Education became an important arena of struggle and articulation of middle-class aspirations, whereby these classes were both raising demands and objectively fulfilling a legitimising role for colonialism. His analysis of the Malayalam novel Indulekha and the ‘Great Shoe Question’ reveal the complexities of contestations over cultural symbols and self-perceptions of individuals in the context of colonial hegemony and the need for traditional legitimacy.

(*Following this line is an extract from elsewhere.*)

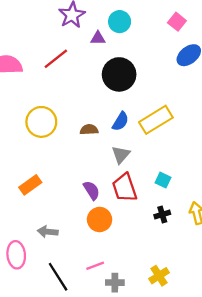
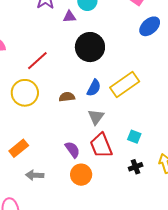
red line: (56, 59) -> (37, 61), moved
gray arrow: (48, 232) -> (35, 175), moved

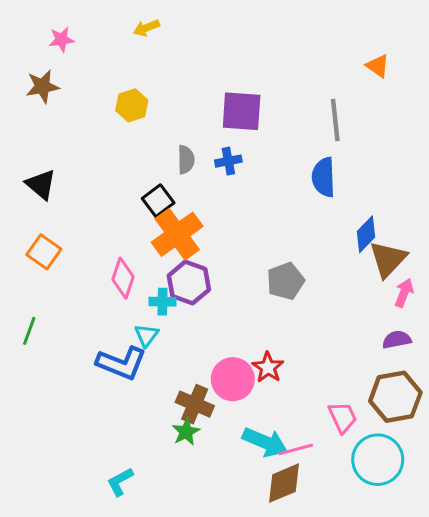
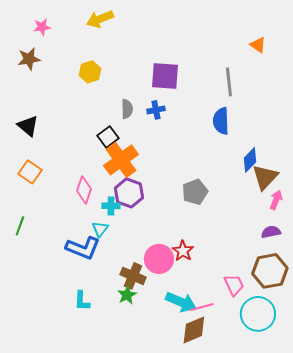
yellow arrow: (146, 28) -> (100, 19), size x1.5
cyan L-shape: (120, 482) -> (82, 301), moved, turned -60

Moreover, according to him, there was the lack of integration between political and cultural struggles, a factor of considerable significance. A major section of the nationalist intelligentsia was not only interested in keeping political and cultural struggles divorced from each other, they were also keen on assigning precedence to one over the other, a situation that underwent change with the freedom movement acquiring a mass base (page 52). Yet, even so, what largely happened in India with growth of mass politics is that cultural struggles took a back seat. “What happened in India was not an integration of cultural and political struggles, but rather an intrusion of culture into politics. Instead of politics transforming backward culture, politics was vitiated by cultural intrusion” (page 53). He gives the example of Bal Gangadhar Tilak’s Ganapati festival and Gandhi’s Ram Rajya. There was a reinforcement of religious and caste loyalties with the emergence of mass politics, rather than the other way round. Question of religion
Panikkar argues that a critique of religion is essential for the battle for transformation of consciousness for a social revolution. And he shows that this critique not only remained weak, but that the ruling classes were complicit throughout the colonial era in not carrying through a battle for reason. This has had serious implications for secularism in India, for the secularisation of mentalities and the development of a secular society are inextricably linked with rationalist and humanist thought.
He is very critical of a nationalism solely based on the contradiction between ‘the people of India’ and colonialism. For him, such a conceptualisation “hardly comprehends all the essentials of nationalism”. From Ram Mohun Roy to Jawaharlal Nehru, mainstream nationalism was characterised by this truncated view, overarching in a way that it overlooked the internal structures of exploitation – economic, social and cultural – and excluded the overwhelming majority of the people from the resources of the nation (page 81). Foregrounding this exclusion and imparting a broader meaning to nationalism, in the process integrating political and cultural struggles, were Jyotiba Phule, E.V. Ramasamy ‘Periyar’ and Bhimrao Ambedkar on the one hand, and Bhagat Singh and the communist parties on the other. It is this legacy that he sees as significant in the present context.
Finally, Panikkar is able to put across complex ideas in a language that is at once serious and friendly. This has been a hallmark of his scholarship all through: he has never believed in dazzling or intimidating the reader with his discourse, but has nevertheless been persuasive and effective. One can learn a lot from this in these days of academic volubility and ambivalence. This is what allows those who have heard his public lectures or read him in the newspaper pieces to graduate from reading his popular writings to his more scholarly works. The present collection opens a window on both.